Dr.. Cockett stated she has seen the numbers and is very comfortable with them. Mr. West stated there are 16 licenses executed at the UofU and one product that is commercialized by an existing company, and no product commercialized by a start up. Over what period of time are those licenses executed. Dr. Estabrooke stated these are from 2008 to 2014. Mr. West stated it shows a big delta between the licenses and the products commercialized. Mr. Jones stated a concept to product is an eight to 10 year overnight success story. Mr. West stated you are already starting with a technology at a fundamental base and if you don’t have something generating revenue in 20 to 36 months then you don’t have something. Mr. Jones stated these are companies three to five years from angel funding so we are at the development of a technology to a prototype and still trying to figure out if there is even a market interested. The USTAR funding is leveraging the federal funding that is going to our professors and the federal funding defines what technology comes out. Federal funding is basic research, which is part of the elongated timeline. We are trying to leverage that with USTAR funds to try and accelerate it.

Mr. Jones stated with an SBIR grant you have to obtain an executed license if it’s a USTAR technology. It forces us to prematurely license the technology.

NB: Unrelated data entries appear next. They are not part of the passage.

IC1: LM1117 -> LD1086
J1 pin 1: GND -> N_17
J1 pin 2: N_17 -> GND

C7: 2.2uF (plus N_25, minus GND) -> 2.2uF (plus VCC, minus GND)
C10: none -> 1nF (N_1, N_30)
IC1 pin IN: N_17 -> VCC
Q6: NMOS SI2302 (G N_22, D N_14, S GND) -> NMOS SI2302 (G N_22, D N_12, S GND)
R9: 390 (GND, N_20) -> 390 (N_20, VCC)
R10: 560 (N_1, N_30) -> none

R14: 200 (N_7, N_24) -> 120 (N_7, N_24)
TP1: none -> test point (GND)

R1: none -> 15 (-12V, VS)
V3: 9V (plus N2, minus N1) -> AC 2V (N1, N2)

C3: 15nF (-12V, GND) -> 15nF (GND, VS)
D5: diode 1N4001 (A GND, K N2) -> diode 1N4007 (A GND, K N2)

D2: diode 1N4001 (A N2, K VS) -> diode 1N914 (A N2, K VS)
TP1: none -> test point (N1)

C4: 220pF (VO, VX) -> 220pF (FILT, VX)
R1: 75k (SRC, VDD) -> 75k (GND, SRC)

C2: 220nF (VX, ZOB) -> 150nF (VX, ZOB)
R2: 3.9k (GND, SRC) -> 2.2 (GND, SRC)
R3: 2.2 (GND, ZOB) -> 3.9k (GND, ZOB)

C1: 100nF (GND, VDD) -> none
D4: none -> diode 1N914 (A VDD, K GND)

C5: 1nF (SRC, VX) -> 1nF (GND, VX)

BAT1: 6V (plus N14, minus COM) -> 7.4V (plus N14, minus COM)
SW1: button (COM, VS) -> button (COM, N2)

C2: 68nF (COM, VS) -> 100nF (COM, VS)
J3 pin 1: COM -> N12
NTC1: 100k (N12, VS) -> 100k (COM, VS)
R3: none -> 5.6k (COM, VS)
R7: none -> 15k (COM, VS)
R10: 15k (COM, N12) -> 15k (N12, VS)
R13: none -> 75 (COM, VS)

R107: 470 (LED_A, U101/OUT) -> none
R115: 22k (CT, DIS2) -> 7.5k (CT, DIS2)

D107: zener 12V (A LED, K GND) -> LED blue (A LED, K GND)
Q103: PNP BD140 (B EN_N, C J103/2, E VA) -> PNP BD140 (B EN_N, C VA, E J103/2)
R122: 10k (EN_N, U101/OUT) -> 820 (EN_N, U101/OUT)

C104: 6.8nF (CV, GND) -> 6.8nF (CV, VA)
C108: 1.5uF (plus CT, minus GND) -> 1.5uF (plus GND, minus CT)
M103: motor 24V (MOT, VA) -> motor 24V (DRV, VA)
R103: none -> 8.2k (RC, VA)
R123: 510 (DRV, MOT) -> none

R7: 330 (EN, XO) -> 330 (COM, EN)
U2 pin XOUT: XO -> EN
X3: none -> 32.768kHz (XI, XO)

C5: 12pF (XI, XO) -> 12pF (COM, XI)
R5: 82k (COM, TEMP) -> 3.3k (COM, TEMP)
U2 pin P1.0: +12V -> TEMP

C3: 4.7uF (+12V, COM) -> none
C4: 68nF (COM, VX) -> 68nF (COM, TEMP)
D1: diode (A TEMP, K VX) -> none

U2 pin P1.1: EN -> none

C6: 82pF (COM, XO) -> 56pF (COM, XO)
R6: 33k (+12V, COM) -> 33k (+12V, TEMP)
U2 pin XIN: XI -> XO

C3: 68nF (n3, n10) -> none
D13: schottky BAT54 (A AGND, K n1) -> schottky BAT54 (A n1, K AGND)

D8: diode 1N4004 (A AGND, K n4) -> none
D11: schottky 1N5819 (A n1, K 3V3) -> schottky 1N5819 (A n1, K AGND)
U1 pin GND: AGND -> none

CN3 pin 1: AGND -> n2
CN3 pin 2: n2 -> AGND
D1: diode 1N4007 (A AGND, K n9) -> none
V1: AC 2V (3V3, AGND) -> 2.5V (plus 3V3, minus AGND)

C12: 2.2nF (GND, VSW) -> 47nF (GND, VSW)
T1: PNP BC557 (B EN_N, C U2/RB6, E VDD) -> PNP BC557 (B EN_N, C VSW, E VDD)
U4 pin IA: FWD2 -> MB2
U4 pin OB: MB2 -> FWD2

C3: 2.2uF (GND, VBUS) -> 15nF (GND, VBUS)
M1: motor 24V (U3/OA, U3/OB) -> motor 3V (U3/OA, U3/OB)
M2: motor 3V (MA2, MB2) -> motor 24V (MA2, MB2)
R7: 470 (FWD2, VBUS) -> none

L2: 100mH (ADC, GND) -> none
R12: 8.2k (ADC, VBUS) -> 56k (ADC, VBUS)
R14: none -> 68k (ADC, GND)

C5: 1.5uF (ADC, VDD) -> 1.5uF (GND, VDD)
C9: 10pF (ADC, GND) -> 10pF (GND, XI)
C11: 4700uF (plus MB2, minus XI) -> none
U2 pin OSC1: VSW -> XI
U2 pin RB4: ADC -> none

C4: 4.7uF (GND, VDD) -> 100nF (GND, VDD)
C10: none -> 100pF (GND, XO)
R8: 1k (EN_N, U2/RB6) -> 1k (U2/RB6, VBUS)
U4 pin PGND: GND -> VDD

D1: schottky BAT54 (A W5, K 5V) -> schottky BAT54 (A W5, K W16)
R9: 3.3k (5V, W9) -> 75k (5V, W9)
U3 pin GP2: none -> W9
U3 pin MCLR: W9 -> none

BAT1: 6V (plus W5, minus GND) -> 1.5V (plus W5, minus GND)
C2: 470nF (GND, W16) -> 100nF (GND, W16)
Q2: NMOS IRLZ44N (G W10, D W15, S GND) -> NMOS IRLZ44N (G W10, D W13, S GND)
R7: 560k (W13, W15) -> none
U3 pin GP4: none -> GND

Creating an evaluation problem. The University and the startup company are in the license. The company is formed based on the research generally. Dr.. Estabrooke stated almost half of the licenses are to existing companies, which is more than I expected given the assessment that says those connections between industry and university is weak. Mr. Parks stated about 70 percent of our licenses go to existing companies but the majority of the revenue comes from startups. Either we do not get a deal with strong revenue or the existing companies do not commercialize the product.

Mr. Jones stated the typical NSF grant is more for basic research. The SBIR grants are more for prototypes and licenses. A company that just applied for an SBIR grant had an algorithm that if you take a tumor sample from a cancer patient we will run that through multiple screens to create a cocktail drug that will fight that tumor more effectively than a single drug. That is the prototype and the market problem is you take three cancer drugs and we don’t know what the toxicity level is. All these prototypes have pretty significant barriers going to market. Phase 1 we will do that and Phase 2 we will do the toxicity screen for those cocktails. Mr. Bell stated SBIR is for a product for the company subject to testing.